#### What you have to do
Your answer should be only the lines below from the one with "Hľadaný výraz" to the one with "06.08.2026 - štvrtok", repeated exactly, ends included.

[[ Dataset content open ]]

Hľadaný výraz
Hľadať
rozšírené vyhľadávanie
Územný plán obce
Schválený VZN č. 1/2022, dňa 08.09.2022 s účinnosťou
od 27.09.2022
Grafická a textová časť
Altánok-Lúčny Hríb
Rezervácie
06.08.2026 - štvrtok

[[ Dataset content closed ]]
[[ Dataset content open ]]

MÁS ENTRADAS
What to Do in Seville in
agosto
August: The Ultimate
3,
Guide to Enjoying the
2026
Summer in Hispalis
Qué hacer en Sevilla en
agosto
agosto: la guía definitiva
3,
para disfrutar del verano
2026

[[ Dataset content closed ]]

#### Solution for this problem
Hľadaný výraz
Hľadať
rozšírené vyhľadávanie
Územný plán obce
Schválený VZN č. 1/2022, dňa 08.09.2022 s účinnosťou
od 27.09.2022
Grafická a textová časť
Altánok-Lúčny Hríb
Rezervácie
06.08.2026 - štvrtok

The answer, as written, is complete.